The cry brought out a storm of activity, with faces peeking out of windows all around and people creeping out of doorways. The constable rushed away, down the street in search of others like him, shouting and blowing his whistle.
“Murder!” was his cry.
Scrooge came to the door—the very door, he now realized, he had passed the evening before and where the prostitute had been manhandled into the flat—and peered in. In the dim illumination filtering in from gaslights on the street, Scrooge could just make out the form of a woman lying on the bed—or, I should say—the remains of a woman. The carcass, so it should be called, was blood red all over and shiny wet. The neck was deeply slashed, the eyes bulging, and the torso cleaved open from throat to groin. One bare breast was revealed by her torn dress. Her abdomen was spread and pieces, it appeared, had been removed. Blood was everywhere: on a chair, on the wall, on a picture smashed on the floor, on the rough plank floor itself….
Ebenezer Scrooge shook with horror. The blood drained from his face and fingers and feet where he stood in the cold street. It was, without doubt, the corpse of Clary Hensil, whom he had seen in that very doorway the evening before and whom had visited him in ghostly form that night. The woman who had accompanied the constable, he saw now, stood in equal shock, unable to speak, unable to move. Someone in the gathering crowd whispered, “The Ripper has struck.” And another, “What was her name?”
“Clary Hensil,” Scrooge said in a strained voice. “—I believe she was called.”
“Yes. Yes! Ohh!” cried the woman Scrooge had seen at the doorway first with the constable. “Oh, Clary, luv!” It was the first words she had spoken, and she turned away and buried her face in her hands.
Suddenly, the street was amass with policemen. They muscled the small group of onlookers out of the way and shouted at them to be off. Then they went to work trampling the crime scene and calling on one another not to disturb it before the man with the camera could be summoned.
On Christmas morning.
Scrooge stumbled back away, having said nothing of the man in the heavy coat and modest boots and tall hat from the evening before. He staggered down the street, sick at his stomach, and suddenly heard a man behind him retching in the gutter. He composed himself and walked away slowly, his fingers tingling, and warmed them as best he could under his arms.
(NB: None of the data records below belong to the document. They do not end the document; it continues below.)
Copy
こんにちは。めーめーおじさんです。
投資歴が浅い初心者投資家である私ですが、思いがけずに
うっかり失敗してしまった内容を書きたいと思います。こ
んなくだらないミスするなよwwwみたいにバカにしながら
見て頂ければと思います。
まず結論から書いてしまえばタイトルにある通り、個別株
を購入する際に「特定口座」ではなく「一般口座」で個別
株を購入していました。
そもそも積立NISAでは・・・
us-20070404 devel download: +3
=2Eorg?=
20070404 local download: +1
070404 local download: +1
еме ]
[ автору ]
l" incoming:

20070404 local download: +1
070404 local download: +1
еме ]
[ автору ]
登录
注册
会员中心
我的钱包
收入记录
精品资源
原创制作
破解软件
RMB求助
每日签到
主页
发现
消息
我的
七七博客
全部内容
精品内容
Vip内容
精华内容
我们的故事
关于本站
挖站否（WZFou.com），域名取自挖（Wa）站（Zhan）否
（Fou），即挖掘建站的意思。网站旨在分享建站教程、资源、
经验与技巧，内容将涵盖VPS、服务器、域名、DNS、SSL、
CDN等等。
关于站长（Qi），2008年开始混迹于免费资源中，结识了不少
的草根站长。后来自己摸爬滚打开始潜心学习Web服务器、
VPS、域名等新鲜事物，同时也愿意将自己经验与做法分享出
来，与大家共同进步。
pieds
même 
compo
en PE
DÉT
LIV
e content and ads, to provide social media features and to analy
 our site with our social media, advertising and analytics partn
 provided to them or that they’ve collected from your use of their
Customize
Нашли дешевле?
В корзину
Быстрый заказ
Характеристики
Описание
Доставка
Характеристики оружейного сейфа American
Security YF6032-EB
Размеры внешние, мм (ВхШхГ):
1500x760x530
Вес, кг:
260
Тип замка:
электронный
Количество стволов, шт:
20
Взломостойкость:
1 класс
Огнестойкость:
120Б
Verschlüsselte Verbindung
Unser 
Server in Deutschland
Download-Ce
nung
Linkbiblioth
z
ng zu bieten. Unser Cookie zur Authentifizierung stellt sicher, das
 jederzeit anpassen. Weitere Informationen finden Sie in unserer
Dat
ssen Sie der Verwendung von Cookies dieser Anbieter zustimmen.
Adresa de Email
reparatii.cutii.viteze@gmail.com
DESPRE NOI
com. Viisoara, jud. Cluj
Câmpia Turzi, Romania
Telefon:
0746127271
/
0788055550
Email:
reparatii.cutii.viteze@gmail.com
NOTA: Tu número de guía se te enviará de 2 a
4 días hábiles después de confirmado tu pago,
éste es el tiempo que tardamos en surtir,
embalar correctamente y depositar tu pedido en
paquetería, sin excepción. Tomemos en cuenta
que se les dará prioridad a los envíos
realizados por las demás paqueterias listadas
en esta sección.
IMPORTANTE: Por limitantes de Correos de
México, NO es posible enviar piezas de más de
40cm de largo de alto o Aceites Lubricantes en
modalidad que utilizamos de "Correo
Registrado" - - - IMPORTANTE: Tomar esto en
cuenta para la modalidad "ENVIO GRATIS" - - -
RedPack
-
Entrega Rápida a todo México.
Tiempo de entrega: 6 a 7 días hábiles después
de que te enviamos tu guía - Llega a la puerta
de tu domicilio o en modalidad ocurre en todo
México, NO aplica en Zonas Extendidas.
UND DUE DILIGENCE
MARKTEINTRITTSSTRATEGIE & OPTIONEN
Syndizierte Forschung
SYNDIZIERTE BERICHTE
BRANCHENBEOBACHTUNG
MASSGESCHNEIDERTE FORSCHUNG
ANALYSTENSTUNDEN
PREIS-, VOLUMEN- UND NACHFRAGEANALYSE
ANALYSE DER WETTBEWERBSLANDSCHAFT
Visions of the night before spun round in his head. Had he imagined it all? Were his nightmares the product of a half-remembered newspaper article on the Ripper murders and the chance encounter with the victim and a man who might—and only might—have actually been the Ripper?
His guts had gone cold as death now, and there was nothing for it. Scrooge went home again. He found some cold meat and a scrap of bread he had left over and took it to his bed chamber on a plate. But he set it aside and took off his coat and clothes and crawled into bed in his dressing gown and nightcap. A church struck five o’clock in the morning, and Scrooge went straight to sleep.